Politically, only Conservative Republicans have an internal majority position against abortion. Moderate Republicans come down in favor of legalized abortion 54-42. Independents come down in favor of legalized abortion 54-40. Conservative Dems favor legalized abortion 58-37. And 85% of liberal Dems favor legalized abortion.
Evangelical Protestants are the only religious group to have a majority against legalized abortion.
I can’t, for the life of me, understand why anyone interested in building a winning political coalition would want to abandon the position that the majority of Americans favor.
And, while I’m on the topic, I don’t think the actual change in the platform does anything at all. It is simply a slightly more long-winded explanation of the party’s position – and platforms are made to be long-winded. What I object to is people like Wallis and the SP commenter crowing about how we need to change somehow.
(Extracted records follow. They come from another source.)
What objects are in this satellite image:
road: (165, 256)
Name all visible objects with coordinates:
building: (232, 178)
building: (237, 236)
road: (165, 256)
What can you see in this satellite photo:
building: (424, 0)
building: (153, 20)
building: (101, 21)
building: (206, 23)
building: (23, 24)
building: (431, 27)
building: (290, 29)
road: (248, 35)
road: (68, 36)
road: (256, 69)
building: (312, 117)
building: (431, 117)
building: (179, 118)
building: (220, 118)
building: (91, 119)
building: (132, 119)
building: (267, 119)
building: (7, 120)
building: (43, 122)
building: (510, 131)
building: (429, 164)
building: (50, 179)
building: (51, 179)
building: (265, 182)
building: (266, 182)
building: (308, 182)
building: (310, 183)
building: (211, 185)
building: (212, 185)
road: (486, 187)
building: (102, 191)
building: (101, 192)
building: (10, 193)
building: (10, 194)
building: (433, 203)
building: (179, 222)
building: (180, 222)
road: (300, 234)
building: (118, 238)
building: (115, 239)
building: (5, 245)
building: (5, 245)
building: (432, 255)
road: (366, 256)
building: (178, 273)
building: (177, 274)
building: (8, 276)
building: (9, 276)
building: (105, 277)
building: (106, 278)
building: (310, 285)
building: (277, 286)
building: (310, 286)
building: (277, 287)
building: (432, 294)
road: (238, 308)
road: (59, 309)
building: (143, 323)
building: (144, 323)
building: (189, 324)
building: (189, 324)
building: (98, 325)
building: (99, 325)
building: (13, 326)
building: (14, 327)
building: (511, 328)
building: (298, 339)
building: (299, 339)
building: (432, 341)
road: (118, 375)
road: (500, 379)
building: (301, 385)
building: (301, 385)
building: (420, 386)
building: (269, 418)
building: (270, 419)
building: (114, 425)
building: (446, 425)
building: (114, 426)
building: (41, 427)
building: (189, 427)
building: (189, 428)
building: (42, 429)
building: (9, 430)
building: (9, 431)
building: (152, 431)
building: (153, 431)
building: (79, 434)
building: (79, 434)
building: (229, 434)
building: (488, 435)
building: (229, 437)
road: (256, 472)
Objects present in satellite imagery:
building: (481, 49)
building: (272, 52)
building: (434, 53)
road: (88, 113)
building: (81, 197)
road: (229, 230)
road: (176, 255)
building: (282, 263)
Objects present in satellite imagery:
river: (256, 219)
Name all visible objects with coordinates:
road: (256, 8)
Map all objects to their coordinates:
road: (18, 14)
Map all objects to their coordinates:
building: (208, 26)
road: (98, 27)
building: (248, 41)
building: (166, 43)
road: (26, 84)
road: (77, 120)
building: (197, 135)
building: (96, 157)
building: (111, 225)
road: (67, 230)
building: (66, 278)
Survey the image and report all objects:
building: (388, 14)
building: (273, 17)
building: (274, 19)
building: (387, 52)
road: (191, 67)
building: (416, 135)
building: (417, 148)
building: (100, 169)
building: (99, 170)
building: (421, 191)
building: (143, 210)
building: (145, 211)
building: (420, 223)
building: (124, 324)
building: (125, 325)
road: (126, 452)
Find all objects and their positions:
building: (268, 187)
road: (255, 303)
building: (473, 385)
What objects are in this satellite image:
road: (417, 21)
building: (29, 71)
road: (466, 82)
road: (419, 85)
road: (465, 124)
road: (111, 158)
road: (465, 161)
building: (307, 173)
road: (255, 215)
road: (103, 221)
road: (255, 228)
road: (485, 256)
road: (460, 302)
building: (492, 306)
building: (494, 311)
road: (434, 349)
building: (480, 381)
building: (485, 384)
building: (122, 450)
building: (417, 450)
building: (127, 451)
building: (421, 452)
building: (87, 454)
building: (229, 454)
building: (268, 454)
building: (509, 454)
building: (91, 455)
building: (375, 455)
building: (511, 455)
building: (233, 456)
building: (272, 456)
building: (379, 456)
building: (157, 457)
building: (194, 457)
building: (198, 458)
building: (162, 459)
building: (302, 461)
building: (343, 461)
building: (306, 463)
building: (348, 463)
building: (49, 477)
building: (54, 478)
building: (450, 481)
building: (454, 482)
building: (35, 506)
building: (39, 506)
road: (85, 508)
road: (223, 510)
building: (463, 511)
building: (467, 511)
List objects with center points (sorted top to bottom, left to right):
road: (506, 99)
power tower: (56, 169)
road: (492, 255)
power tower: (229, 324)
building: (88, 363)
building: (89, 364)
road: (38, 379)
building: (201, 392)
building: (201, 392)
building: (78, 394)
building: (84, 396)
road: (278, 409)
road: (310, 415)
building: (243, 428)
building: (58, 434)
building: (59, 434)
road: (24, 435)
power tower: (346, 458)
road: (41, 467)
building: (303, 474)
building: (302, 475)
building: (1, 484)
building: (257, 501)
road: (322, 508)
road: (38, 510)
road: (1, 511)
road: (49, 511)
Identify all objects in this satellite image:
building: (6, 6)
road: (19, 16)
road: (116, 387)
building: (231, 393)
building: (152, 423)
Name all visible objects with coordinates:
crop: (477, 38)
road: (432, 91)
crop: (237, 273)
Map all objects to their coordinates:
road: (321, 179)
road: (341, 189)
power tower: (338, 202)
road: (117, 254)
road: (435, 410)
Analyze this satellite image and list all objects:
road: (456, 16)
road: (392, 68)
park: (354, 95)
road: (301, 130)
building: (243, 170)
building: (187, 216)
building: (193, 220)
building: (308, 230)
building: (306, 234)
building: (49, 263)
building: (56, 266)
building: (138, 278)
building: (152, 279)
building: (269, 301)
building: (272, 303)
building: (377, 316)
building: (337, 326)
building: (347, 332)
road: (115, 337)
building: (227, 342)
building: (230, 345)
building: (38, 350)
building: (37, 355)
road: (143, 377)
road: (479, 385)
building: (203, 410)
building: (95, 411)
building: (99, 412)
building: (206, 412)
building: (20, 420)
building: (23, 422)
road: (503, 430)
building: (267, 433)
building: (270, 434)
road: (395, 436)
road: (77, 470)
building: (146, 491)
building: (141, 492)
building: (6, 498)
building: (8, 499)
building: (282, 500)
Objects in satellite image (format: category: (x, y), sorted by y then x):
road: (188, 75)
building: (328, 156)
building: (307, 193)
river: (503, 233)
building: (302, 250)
That hard core of 26% or so conservative Evangelicals are not going to even consider switching so long as anything other than a total ban is being discussed. This is what has boxed the Republican Party into a corner so effectively – that’s a majority of their partisans.
Democrats should be willing to compromise on policy specifics, but not on core values. We shouldn’t be running around blowing smoke about some great change that isn’t. We surely shouldn’t be spinning statistics to support the radical right-wing point of view. I am glad to see that Democrats across the board have a diverse opinion on abortion – diversity, by definition, defeats extremism. But the idea of choice is that people should be able to make a choice – and then they should be able to live with the consequences either way it goes. As caring and compassionate people, we should be open and available to help people come to grips with those consequences, because if one thing is certain, it is that people will always have problems.